Sometimes when reading with the wee scholars, we deviate from their recommended books (geared to reading level) and choose a fairy tale from the library shelves behind us. The scholars like plays or stories where we can each take a part, and lately we’ve been reading “Cinderella.” They are eight years old, my scholars, and know the story as well as I. (We are three critics sitting on little chairs, with comments about details of dress and demeanor.)
I have resisted mentioning our current royal wedding to them, respectful of our First Lady’s plans to attend the shuttle launch with her little girls – no mooning over princes and princesses there – and I think about the widened horizons for little girls (princess or astronaut, among other possibilities).

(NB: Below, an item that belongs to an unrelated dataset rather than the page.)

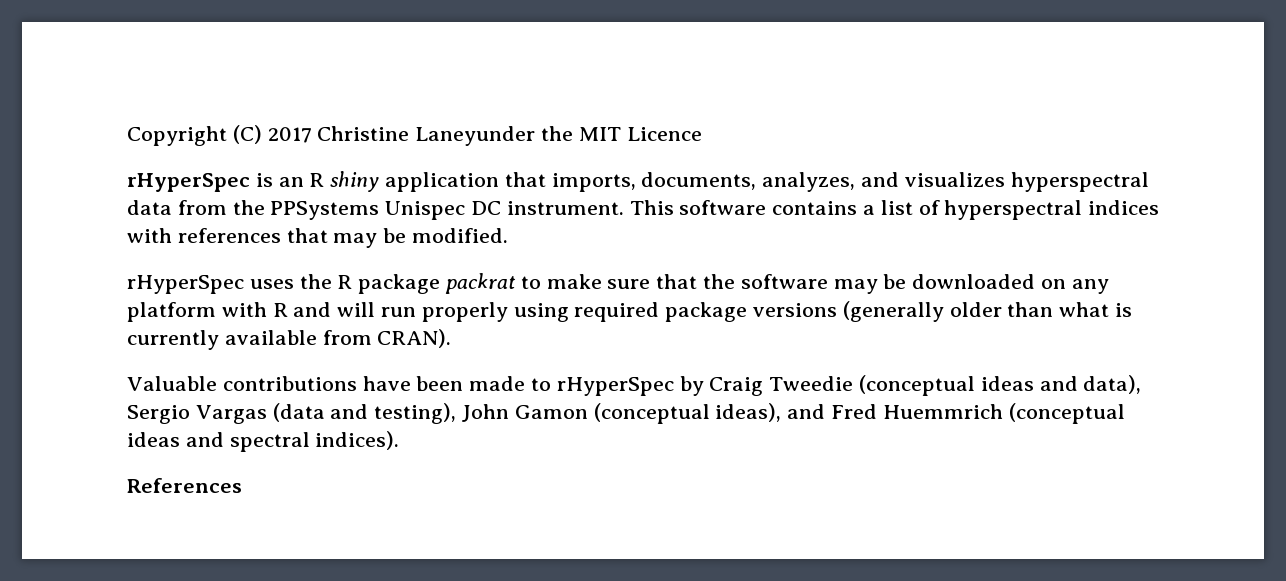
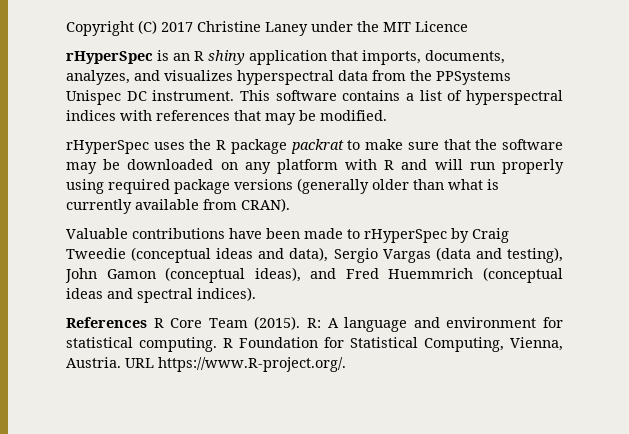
[415,126,536,146] Laneyunder -> [265,21,353,36] Laney under
(242, 485) none -> [153,316,563,332] [66,337,563,352] [66,357,346,372] R Core Team (2015). R: A language and environment for statistical computing. R Foundation for Statistical Computing, Vienna, Austria. URL https://www.R-project.org/.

Just before the royal wedding, 30 years ago, we were in London with our little boys visiting long-time friends. The dad of the London family took my husband and son to St. Paul’s Cathedral to deliver commemorative glassware produced by his company, etched with images of Charles and Diana. We brought four wine glasses home (now greatly reduced in number by use).
We also have a cookie tin (properly “biscuit tin”) from that era, its lid bearing a photo of the royal couple – Charles looks headachy and cross, Diana apprehensive. I remember getting up early to watch the wedding with our sons, and when I asked one recently if he remembered any of this, he said: “maybe, sorta.”
Diana had two fine sons, and the one with the best name got married Friday – to a commoner. The royal tale is Masterpiece Theater – full of human hope, pageantry, music, beauty, and willing, excited onlookers (also contemporary twists of telly and Twitter). Weddings tie the principals to the past and to what is important to them, and this wedding had so much – English history, Westminster Abbey, that ring, that hymn.
It might have been strange timing, juxtaposing the wedding with the space shuttle launch – a “nerve-wracking” event as even that brave and wounded wife of an astronaut described it – full of human hope and danger.
But in this day and age all public events are fraught. We watch hoping for happiness in life, for pumpkins transformed and space ships in orbit. Wishing for a long life for everyone involved – touchdown for astronauts and a happy-ever-after for the young royals.
I didn’t manage to see the whole wedding, but did catch a glimpse of the ride in the carriage and the waves and the kiss from the balcony. As a couple they looked as fresh and natural and hopeful and happy as your spring flowers. In spite of all that’s going on in the world we all need those glimpses once in awhile to remind us of how life is renewed in the midst of unsettled times.